Adverse food reactions occur in human as well as veterinary patients. Systematic comparison may lead to improved recommendations for prevention and treatment in both. In this position paper, we summarize the current knowledge on immediate‐type food allergy vs other food adverse reactions in companion animals, and compare this to the human situation. While the prevalence of food allergy in humans has been well studied for some allergens, this remains to be investigated for animal patients, where owner‐reported as well as veterinarian‐diagnosed food adverse reactions are on the increase. The characteristics of the disease in humans vs dogs, cats, and horses are most often caused by similar, but sometimes species‐dependent different pathophysiological mechanisms, prompting the specific clinical symptoms, diagnoses, and treatments.
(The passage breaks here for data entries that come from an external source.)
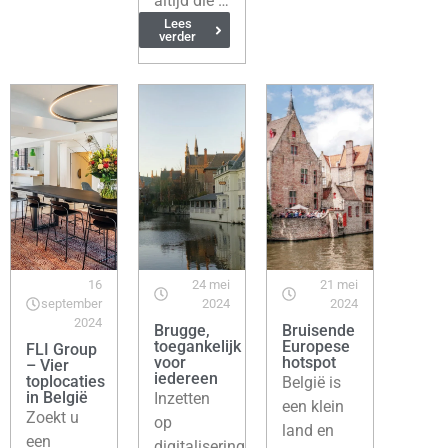
altijd die …
Lees
verder
16
24 mei
21 mei
september
2024
2024
2024
Brugge,
Bruisende
toegankelijk
Europese
FLI Group
voor
hotspot
– Vier
iedereen
toplocaties
België is
in België
Inzetten
een klein
Zoekt u
op
land en
een
digitalisering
Furthermore, little is known about the allergen molecules causative for type I food allergy in animals, which, like in human patients, could represent predictive biomarkers for risk evaluation. The definite diagnosis of food allergy relies—as in humans—on elimination diet and provocation tests. Besides allergen avoidance in daily practice, novel treatment options and tolerization strategies are underway. Taken together, numerous knowledge gaps were identified in veterinary food allergy, which need to be filled by systematic comparative studies.